TASK LIST:
[1] List the steps the music review excerpt says were taken to check whether the "Modern Girl" distortion came from a faulty copy.
[2] In the rows, starting at the line that contains "genus: Triantha" and ending at the line that contains "scientific name: Sciurus carolinensis", change every "common name" to "vernacular name" and give those lines back with nothing else altered.

The first time I heard “Modern Girl,” I thought the CD was defective.  About halfway through the song, the sound became distorted and garbled, and even though the CD was brand new, I assumed that I must have scratched it or received a copy with a manufacturing defect.  I went through all the steps – found another copy of the album , played both on a different CD player, and even found a torrent labeled “vinyl rip” – and every time, “Modern Girl” devolved from the cleanly looping guitar riff to the sound of an overloaded speaker.  Maybe it was the big deal made about the album’s circumstances, particularly the band working with Flaming Lips’ producer Dave Fridmann for their Sub Pop debut, but the idea that this was intentional didn’t cross my mind.

(Data records)
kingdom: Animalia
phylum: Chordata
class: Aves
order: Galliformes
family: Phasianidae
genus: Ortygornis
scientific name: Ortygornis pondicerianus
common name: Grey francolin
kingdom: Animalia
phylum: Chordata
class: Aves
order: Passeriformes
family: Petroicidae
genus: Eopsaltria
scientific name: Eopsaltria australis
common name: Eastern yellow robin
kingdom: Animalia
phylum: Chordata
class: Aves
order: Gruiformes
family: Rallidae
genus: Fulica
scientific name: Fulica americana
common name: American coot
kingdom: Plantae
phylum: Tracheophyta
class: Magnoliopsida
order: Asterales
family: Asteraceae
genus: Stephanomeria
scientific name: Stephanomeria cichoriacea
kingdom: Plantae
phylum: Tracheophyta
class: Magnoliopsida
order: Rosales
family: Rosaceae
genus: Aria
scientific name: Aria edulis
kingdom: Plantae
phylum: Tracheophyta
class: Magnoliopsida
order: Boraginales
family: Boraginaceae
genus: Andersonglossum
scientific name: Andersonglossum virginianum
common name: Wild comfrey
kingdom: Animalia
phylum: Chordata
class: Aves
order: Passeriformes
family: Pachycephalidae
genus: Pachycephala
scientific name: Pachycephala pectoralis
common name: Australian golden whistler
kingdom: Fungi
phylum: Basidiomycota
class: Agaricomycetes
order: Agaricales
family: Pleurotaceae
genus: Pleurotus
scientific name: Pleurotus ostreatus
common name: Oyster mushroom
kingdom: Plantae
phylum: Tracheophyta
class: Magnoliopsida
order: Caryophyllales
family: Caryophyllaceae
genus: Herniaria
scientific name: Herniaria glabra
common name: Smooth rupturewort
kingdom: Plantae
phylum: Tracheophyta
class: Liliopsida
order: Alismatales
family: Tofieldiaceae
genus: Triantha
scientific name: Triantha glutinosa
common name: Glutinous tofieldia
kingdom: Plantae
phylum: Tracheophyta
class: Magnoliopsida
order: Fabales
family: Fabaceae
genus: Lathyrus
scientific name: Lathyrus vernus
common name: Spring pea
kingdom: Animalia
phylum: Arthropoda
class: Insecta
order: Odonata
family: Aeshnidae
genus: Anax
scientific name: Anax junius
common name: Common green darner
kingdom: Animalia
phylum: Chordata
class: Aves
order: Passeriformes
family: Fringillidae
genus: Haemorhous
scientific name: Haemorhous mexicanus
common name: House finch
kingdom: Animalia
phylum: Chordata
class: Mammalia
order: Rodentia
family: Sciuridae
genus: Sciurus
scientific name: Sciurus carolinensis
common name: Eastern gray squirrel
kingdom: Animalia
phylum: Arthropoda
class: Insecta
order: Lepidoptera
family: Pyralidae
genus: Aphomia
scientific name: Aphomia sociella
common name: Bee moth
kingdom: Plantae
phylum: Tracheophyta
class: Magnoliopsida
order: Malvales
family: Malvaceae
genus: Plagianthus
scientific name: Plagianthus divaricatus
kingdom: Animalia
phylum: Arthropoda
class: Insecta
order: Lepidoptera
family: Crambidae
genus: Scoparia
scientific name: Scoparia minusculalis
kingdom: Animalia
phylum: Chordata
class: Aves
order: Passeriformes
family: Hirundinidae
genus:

TASK-BY-TASK OUTPUTS:
[1]
- Found another copy of the album
- Played both on a different CD player
- Found a torrent labeled "vinyl rip"

[2]
genus: Triantha
scientific name: Triantha glutinosa
vernacular name: Glutinous tofieldia
kingdom: Plantae
phylum: Tracheophyta
class: Magnoliopsida
order: Fabales
family: Fabaceae
genus: Lathyrus
scientific name: Lathyrus vernus
vernacular name: Spring pea
kingdom: Animalia
phylum: Arthropoda
class: Insecta
order: Odonata
family: Aeshnidae
genus: Anax
scientific name: Anax junius
vernacular name: Common green darner
kingdom: Animalia
phylum: Chordata
class: Aves
order: Passeriformes
family: Fringillidae
genus: Haemorhous
scientific name: Haemorhous mexicanus
vernacular name: House finch
kingdom: Animalia
phylum: Chordata
class: Mammalia
order: Rodentia
family: Sciuridae
genus: Sciurus
scientific name: Sciurus carolinensis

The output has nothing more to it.